Can I water plants with the water from my birdbath?

Just what the title says, I have a baby pomegranate tree planted next to a bird bath. I change the water in the birdbath daily. Is it OK to water the tree with bird poop soup or will that be too strong for the tree. (We are in a drought, so I’d like to reuse the water if possible.

Probably make the tree grow like crazy.

Sounds like a great idea for a science experiment. Let us know how it turns out.

Great minds and all. Planting that tree was a real pain so I moved a large plant container to the other side of the birdbath and will be watering the mature lavender with the bird shit soup instead. I don’t want to lose that plant either, but it will be much easier to replace if I kill it.

I’m really hoping someone who knows about plants and bird poop will show up, I know the science has already been done but my google-fu sucks at times.

I am not a fertilizer expert but I do know that bird guano is frequently used as a fertilizer for plants including fruit trees.

Apparently fresh chicken manure is potentially problematic as an orchard fertilizer because of its high ammonia levels, which can increase nitrogen input to the point of stimulating excess foliage rather than flowers and fruit. But I suspect that if you’re just using slightly dirty birdbath water that you change every day or so, you’re not getting levels of nitrogen that would be anywhere near excessive for your tree.

Thank you. Once I saw nitrogen I was able to do some research and learned that you are totally correct. My baby tree might notice the small amounts of nitrogen I am giving it, a bigger tree won’t.

A baby tree will usually notice the nitrogen by using it to grow into a bigger tree that has no problem sucking that nitrogen up. And plants can slurp up a LOT of nutrients, most aren’t fussy enough for a mild feeding like that to matter.

Thank you! I used to pour the water on a mature oak without thinking twice, but my baby tree was the last tree I will ever plant, hubs and I both almost killed ourselves digging and planting. Getting old sucks.

It does indeed–the best that can be said for it is that it’s infinitely better than the alternative! And a babby tree planted in the ground is also quite impervious to excess fertilizing–if it was in a pot it might be more of an issue but growing outdoors in the ground it will just think the bird poo is a nice light snack. My dad once planted a three foot long pike under a rosebush that had been struggling to survive and in one year it ran all the way up the 8x8 foot trellis, filled it side to side and went halfway up the pitch of the roof, dad had to get up there and chop it back with shears a couple of times before it calmed down, having finally absorbed all the fish.

That must be a bunch of dirty birds, to crap in their bath water.

Shouldn’t be a whole lot of nitrogen etc., not enough to burn a plant, but if you’re concerned, alternate with clean water.

I see that people use fish tank water for plants (obtained when they’re making water changes) with no problem.

If the birds weren’t crapping in your birdbath water they’d be crapping on the ground around your plants. In both cases, the plants are getting a bird poop snack.

Concentrated bird poop can be a problem, but typical bird bath water doesn’t have that sort of concentrate.

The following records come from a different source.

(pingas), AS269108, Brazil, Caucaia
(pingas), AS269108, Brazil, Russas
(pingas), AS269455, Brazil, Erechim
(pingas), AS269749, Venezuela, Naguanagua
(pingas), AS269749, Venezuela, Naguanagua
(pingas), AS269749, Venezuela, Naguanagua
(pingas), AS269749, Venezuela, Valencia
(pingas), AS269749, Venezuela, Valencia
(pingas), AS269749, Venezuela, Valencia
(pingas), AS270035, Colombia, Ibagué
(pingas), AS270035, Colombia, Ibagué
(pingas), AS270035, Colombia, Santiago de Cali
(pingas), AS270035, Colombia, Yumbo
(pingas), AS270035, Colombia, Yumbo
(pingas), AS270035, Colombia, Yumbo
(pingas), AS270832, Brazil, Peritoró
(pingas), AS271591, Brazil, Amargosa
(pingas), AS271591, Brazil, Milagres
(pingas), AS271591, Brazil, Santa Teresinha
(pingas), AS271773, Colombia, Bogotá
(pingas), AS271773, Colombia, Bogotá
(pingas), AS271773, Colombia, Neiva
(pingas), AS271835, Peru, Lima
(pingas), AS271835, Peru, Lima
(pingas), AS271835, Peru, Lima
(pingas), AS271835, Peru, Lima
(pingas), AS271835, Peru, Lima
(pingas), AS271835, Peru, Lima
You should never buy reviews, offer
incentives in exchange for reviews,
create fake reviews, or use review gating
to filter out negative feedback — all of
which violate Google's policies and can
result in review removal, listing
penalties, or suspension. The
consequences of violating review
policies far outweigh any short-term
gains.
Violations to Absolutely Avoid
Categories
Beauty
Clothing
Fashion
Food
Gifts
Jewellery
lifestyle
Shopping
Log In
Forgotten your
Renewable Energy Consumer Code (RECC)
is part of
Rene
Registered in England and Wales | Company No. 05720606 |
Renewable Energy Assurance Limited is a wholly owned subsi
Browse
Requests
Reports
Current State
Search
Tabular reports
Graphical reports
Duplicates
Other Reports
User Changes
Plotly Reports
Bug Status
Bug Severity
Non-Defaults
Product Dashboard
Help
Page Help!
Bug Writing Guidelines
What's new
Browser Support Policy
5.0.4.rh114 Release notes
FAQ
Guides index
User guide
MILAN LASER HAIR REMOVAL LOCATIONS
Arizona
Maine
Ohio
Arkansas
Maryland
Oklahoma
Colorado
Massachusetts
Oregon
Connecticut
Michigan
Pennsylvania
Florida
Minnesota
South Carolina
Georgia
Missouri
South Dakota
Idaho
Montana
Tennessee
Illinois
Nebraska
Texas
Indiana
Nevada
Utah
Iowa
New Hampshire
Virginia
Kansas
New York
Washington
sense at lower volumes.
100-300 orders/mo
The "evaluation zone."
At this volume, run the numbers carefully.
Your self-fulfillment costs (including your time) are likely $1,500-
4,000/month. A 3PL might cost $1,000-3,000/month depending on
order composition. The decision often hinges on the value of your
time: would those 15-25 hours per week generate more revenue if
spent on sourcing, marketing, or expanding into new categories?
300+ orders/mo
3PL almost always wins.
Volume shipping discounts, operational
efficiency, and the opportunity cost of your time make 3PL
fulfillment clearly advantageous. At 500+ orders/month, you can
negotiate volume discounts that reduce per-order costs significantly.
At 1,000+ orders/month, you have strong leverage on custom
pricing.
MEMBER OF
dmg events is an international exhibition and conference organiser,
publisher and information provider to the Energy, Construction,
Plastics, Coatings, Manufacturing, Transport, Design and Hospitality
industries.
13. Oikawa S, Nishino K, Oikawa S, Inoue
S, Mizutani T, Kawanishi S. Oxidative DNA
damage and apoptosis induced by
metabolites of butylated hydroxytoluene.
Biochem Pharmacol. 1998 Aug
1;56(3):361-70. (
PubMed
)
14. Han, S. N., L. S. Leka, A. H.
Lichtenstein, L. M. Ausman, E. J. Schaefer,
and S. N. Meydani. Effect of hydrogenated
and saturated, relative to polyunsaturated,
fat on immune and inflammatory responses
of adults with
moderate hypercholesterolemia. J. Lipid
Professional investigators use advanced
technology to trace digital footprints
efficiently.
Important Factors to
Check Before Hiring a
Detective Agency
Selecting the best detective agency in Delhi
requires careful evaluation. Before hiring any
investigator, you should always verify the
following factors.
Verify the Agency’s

Anything growing around my bird bath would get a bath anyway from the birds and when I change the water. Not scooping it to dispose of anywhere else it just got swept out of the bath.

I once lived in an old rental house with a very slow sink drain. Nothing could touch it to make it drain faster so I washed dishes in dish tub and dumped the dirty flat no suds water outside on a few dinky coconut palm saplings growing outside the side door.

When we moved a year later those palms were taller thicker with lots of fronds. Really too close to the house but nmp.

Thanks everyone for the reassurance. I will happily feed my babby tree bird poop soup while knowing that I am giving it a bit of a treat. The tree also gets hose water because it needs more than a couple of gallons of water a day which is diluting the nitrogen even more.

Before we got our litter bots, I would dump the litter boxes weekly, fill them with water and a few glugs of bleach and let them soak in the sun before pouring the cat pee bleach water on some weeds. I didn’t understand why those weeds were growing so well until a landscaper friend heard my tale of woe and had a hard time not laughing at me.

Apparently the sun was cooking off the bleach so I was watering and feeding the weeds. Of course they were happy weeds. Since then, I’ve always tried to check before trying one of my great ideas involving poop, water and plants.

OP, I don’t see a problem with that at all.

I water plants with fish poop soup (the water removed from water changes) on a regular basis. People say it’s good for the plants. I haven’t done any real side-by-side studies, but the plants are all doing fine.

Of course, most of my tanks have plants in them, so they probably suck up a good deal of the nutrients anyway.